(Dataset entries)

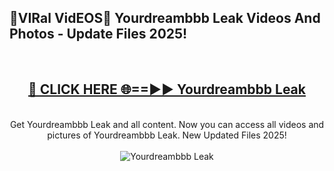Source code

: <h2>🔴VIRal VidEOS🔴 Yourdreambbb Leak Videos And Photos - Update Files 2025!</h2>
<br>
<div align="center">
<h2><a href="https://virallinks.top/odZfE0" rel="nofollow">🔴 CLICK HERE 🌐==►► Yourdreambbb Leak</a></h2>
<br>
Get Yourdreambbb Leak and all content. Now you can access all videos and pictures of Yourdreambbb Leak. New Updated Files 2025!
<br>
<br>
<a href="https://virallinks.top/odZfE0" rel="nofollow" data-target="animated-image.originalLink"><img src="https://i.imgur.com/dJHk4Zq.gif)" alt="Yourdreambbb Leak" style="max-width: 100%; display: inline-block;" data-target="animated-image.originalImage"></a>
</div>
<br>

# [Task objective]
Only the text of the records belongs in your answer, copied exactly as it appears above.

# [Task response]
Source code

: <h2>🔴VIRal VidEOS🔴 Yourdreambbb Leak Videos And Photos - Update Files 2025!</h2>
<br>
<div align="center">
<h2><a href="https://virallinks.top/odZfE0" rel="nofollow">🔴 CLICK HERE 🌐==►► Yourdreambbb Leak</a></h2>
<br>
Get Yourdreambbb Leak and all content. Now you can access all videos and pictures of Yourdreambbb Leak. New Updated Files 2025!
<br>
<br>
<a href="https://virallinks.top/odZfE0" rel="nofollow" data-target="animated-image.originalLink"><img src="https://i.imgur.com/dJHk4Zq.gif)" alt="Yourdreambbb Leak" style="max-width: 100%; display: inline-block;" data-target="animated-image.originalImage"></a>
</div>
<br>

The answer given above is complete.